5. Incorporate Creativity

A fantastic option for improving students’ attention span is to allow them to get creative. Paying attention doesn’t always mean sitting still and listening. Focusing on a creative task that requires students to use their imagination is another form of attentiveness. Sketching an image, writing a creative story or working in a group of peers to put together a skit are all productive ways for kids to direct their attention to a particular task.

Encourage creative approaches to assignments and homework that allow kids to spend time being introspective, using their imagination and collaborating with classmates.

6. Turn Learning into a Game

Turn learning into a game to hold students’ attention for longer periods. When they’re having fun and interacting with one another, kids can focus on the lesson without realizing they’re learning something new.

You can create flashcards with questions relating to the topic you’re teaching and have kids answer in a lightning round. The student with the most right answers can earn a bonus point on the next quiz for motivation to participate. You can also reinvent the game of Tic Tac Toe; the twist is that students have to answer a question correctly to place their mark on the board.

Turn Learning into a Game
Source: Syda Productions/Shutterstock.com

7. Appeal to Their Learning Style

Within the general population, the number of people who fall into each of the three learning styles is 65% visual, 30% auditory and 5% kinesthetic. An overwhelming majority of people require visual aids to comprehend new information, while just 30% can learn effectively from hearing you speak.

Apply this information to your students to keep their attention longer by appealing to their preferred learning method. Try to set up each lesson so you are speaking throughout to assist auditory learners, but provide a printout of the material or put images up on the smartboard so visual learners can focus their attention somewhere specific while you’re speaking.

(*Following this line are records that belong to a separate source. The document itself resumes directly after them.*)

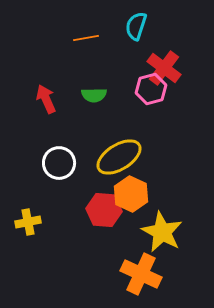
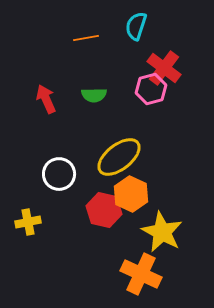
yellow ellipse: rotated 6 degrees counterclockwise
white circle: moved 11 px down
red hexagon: rotated 8 degrees clockwise
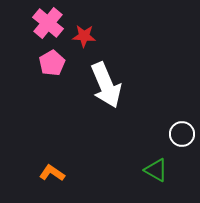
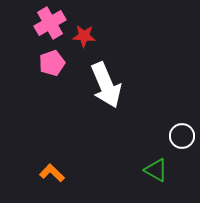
pink cross: moved 2 px right; rotated 20 degrees clockwise
pink pentagon: rotated 10 degrees clockwise
white circle: moved 2 px down
orange L-shape: rotated 10 degrees clockwise
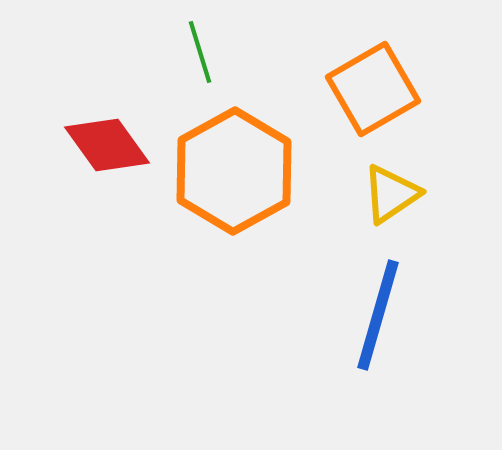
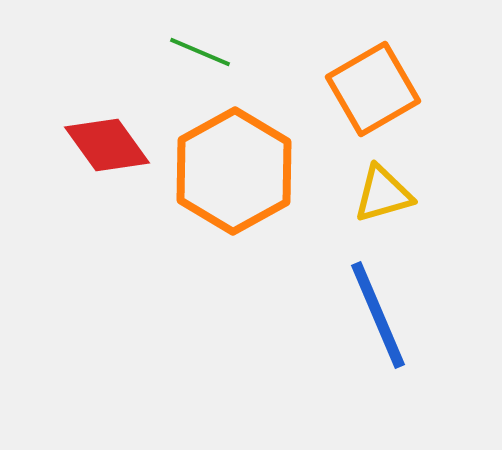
green line: rotated 50 degrees counterclockwise
yellow triangle: moved 8 px left; rotated 18 degrees clockwise
blue line: rotated 39 degrees counterclockwise
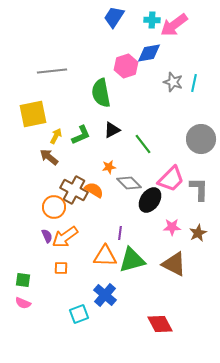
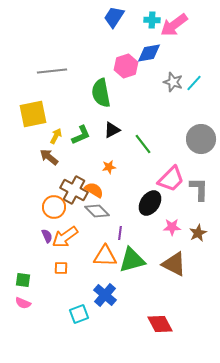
cyan line: rotated 30 degrees clockwise
gray diamond: moved 32 px left, 28 px down
black ellipse: moved 3 px down
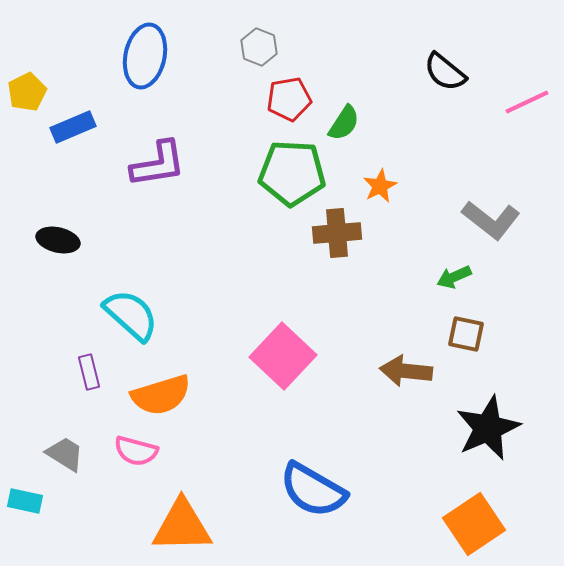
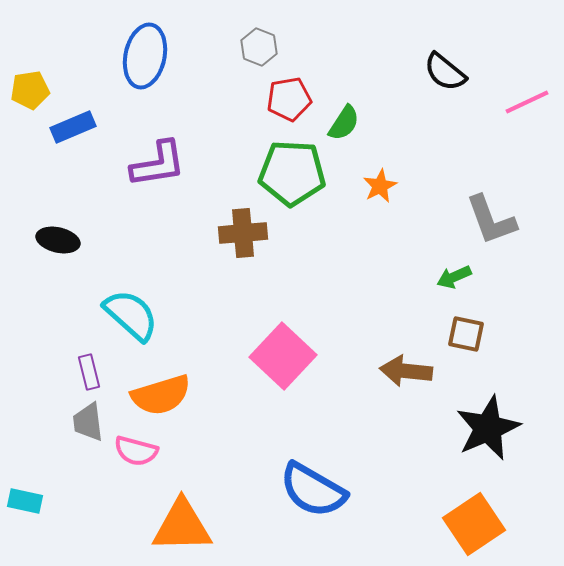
yellow pentagon: moved 3 px right, 2 px up; rotated 18 degrees clockwise
gray L-shape: rotated 32 degrees clockwise
brown cross: moved 94 px left
gray trapezoid: moved 23 px right, 32 px up; rotated 129 degrees counterclockwise
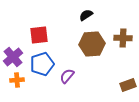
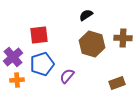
brown hexagon: rotated 20 degrees clockwise
brown rectangle: moved 11 px left, 2 px up
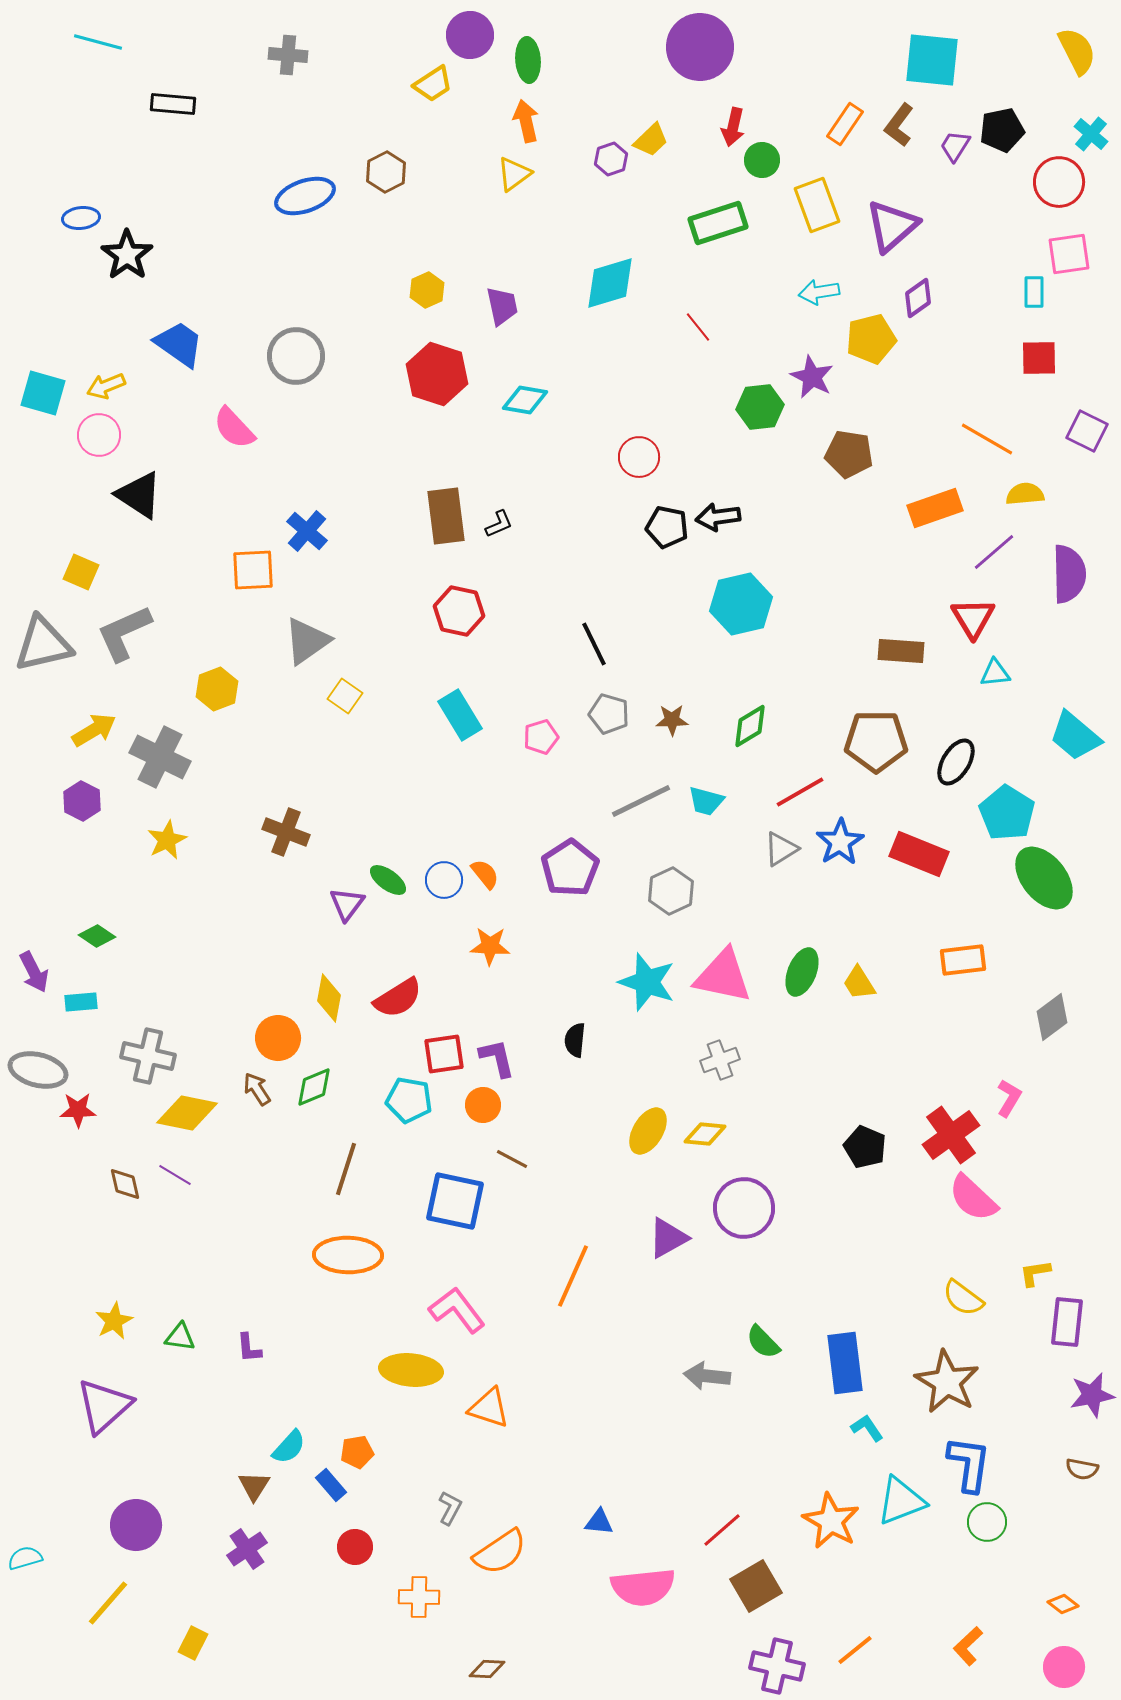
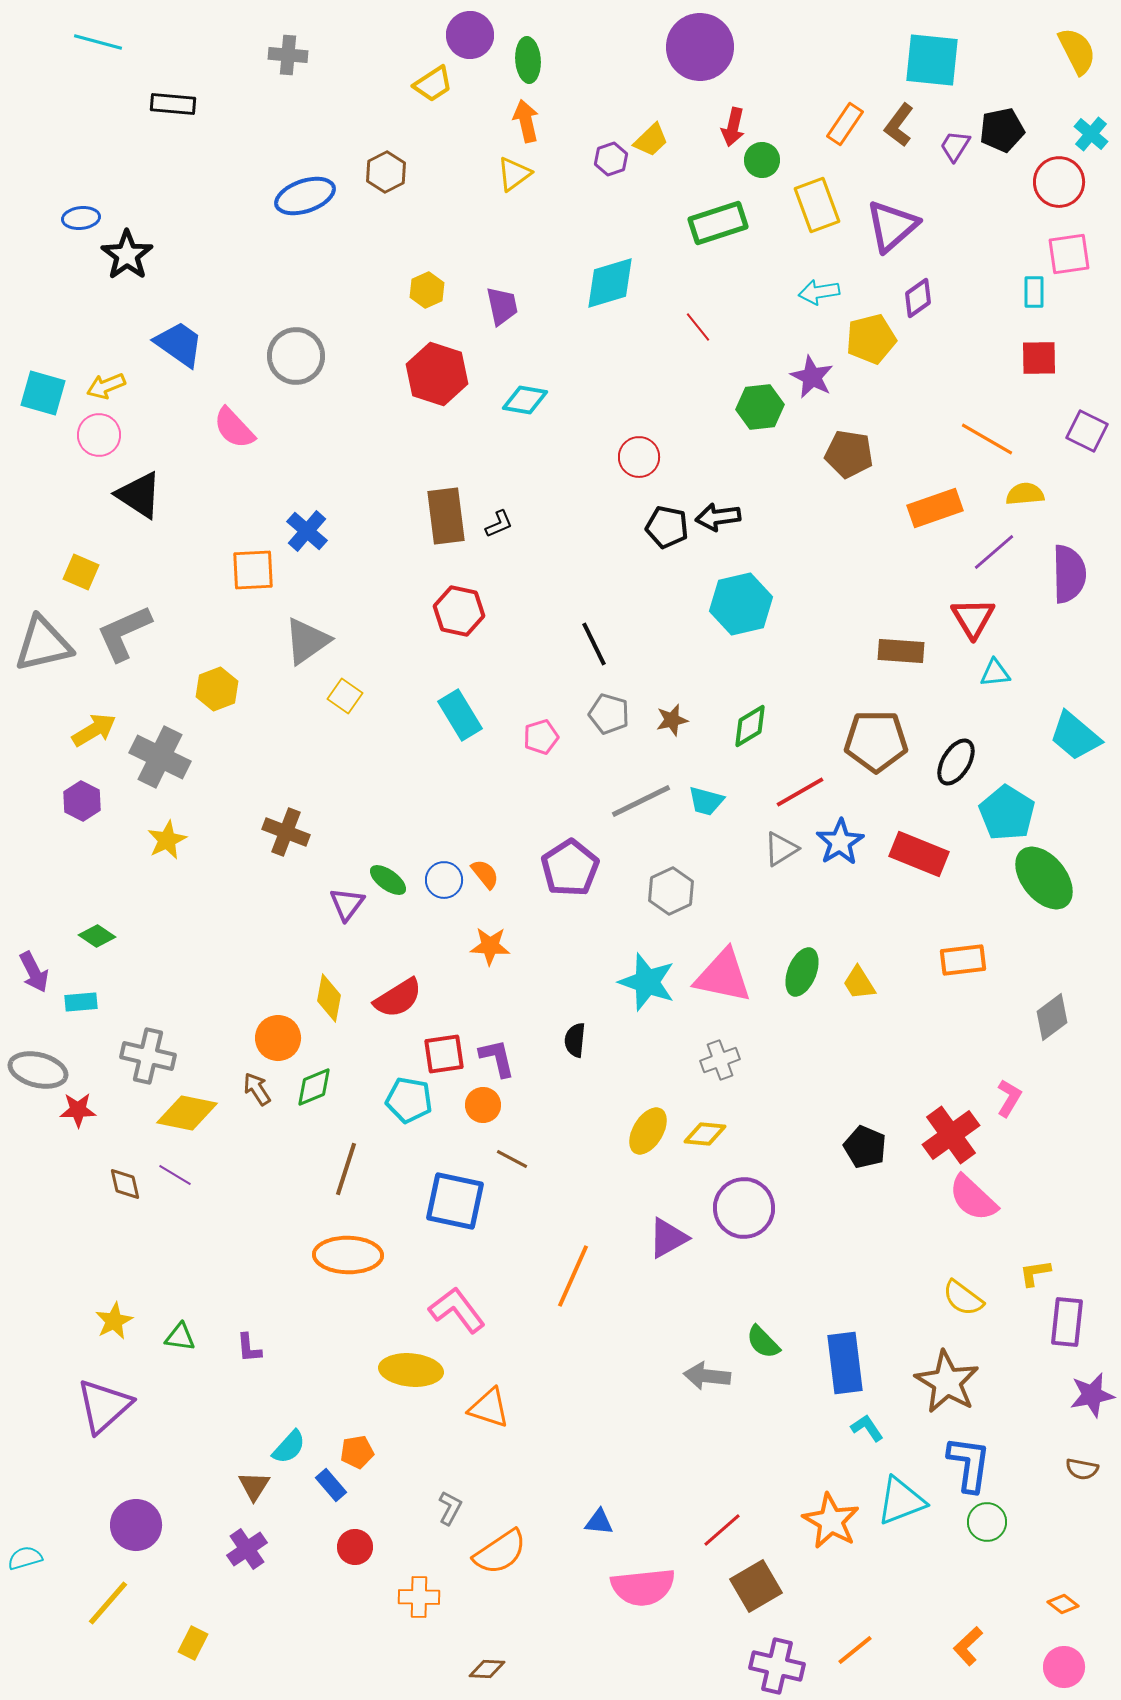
brown star at (672, 720): rotated 12 degrees counterclockwise
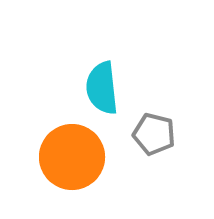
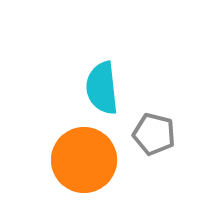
orange circle: moved 12 px right, 3 px down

If you notice a large portion of your students benefit from handouts during a class or lecture, investing in a high-quality printer and Canon ink is a good idea. You can easily provide high-resolution printouts in color to help get students excited about the subject matter.

Focus on the Individual

To get the best results from students, get creative in your approach to teaching and accommodate different interests, learning styles and abilities. Use available information about the realistic attention span of each age group to set expectations kids can meet so you set them up for success.